Another Stack Overflow user, jgormley, discussed a downside of this system in another post, so I'm not going to repeat his argument, but I will present another downside, which I notice in myself, and in many answers:
People make half-assed not-well-informed answers to questions just so that they get points. Even if the answer is not really what the OP is looking for, it's as if they skimmed the question and didn't really get the point.
This, of course, is a side effect of trying to get points in any way, even by gaming the system.
The problem here is that a question will get many half-assed answers, none of which truly satisfies the question. Some readers will up-vote questions, 'just because', it looks like a good answer, even if it isn't. I also suspect that newcomers might 'sympathize' with their peers, thus voting for their answers as a curiosity to help them earn points, and probably expecting others to do the same for them (This is just a hunch on my side).
Anyway, even if no one up-votes any answer, you'll still end up with a question that has 10 answers, none of which really answers the question at all. The question will drown in a sea of questions and no one will notice it again, so it never gets answered.

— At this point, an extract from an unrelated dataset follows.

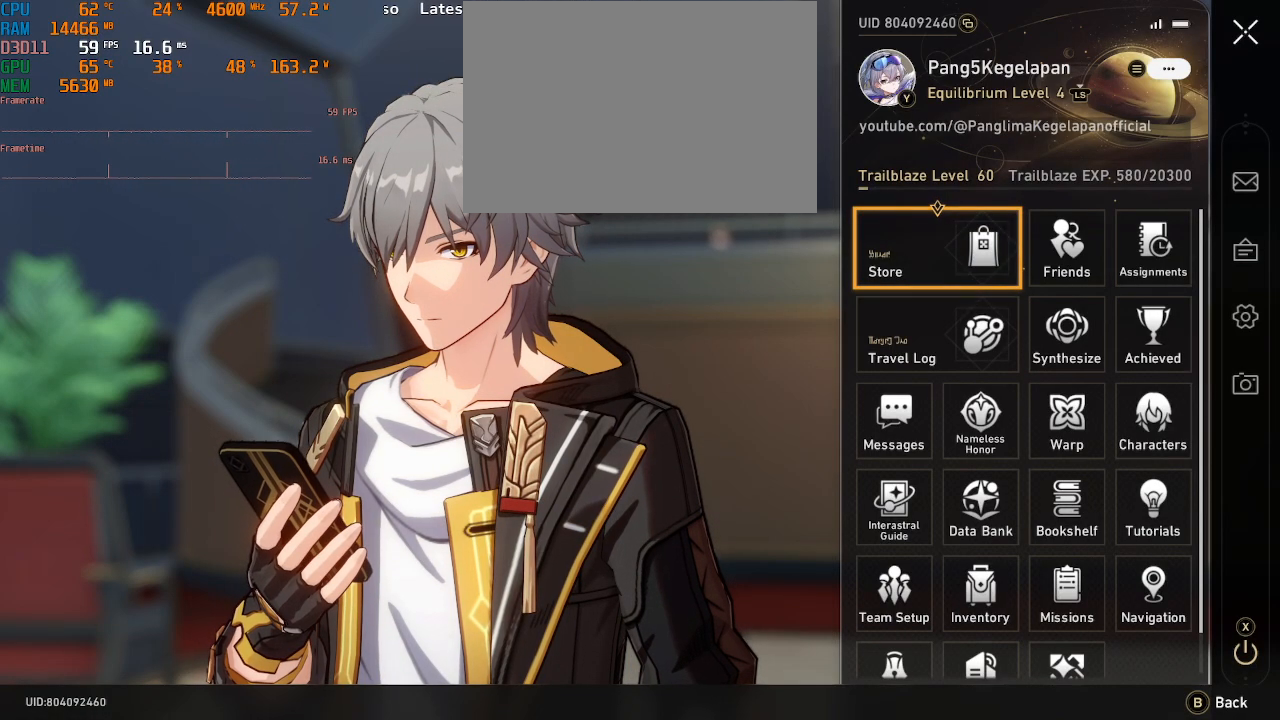
{"dt_ms": 500, "buttons": ["R2"], "left_stick": "center", "right_stick": "center", "events": []}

The proper way to fight that is to down-vote stupid half-assed answers, but that's where the other problem comes in:
The system punishes you for downvoting, as if you shouldn't do it! It also doesn't punish the poster enough to prevent him from posting a stupid answer. This happened to me once, I made a half-assed answer to a question, and it got downvoted! You know what? I didn't delete my answer, because my ego tells me "shutup dude, my answer is good!", and it got downvoted again, but who cares, -4 points won't hurt, so my ego still insisted to keeping the not-well-informed answer. Now if it was -5 or -8, then I would've probably deleted my answer, or at least gave it a bit more thought.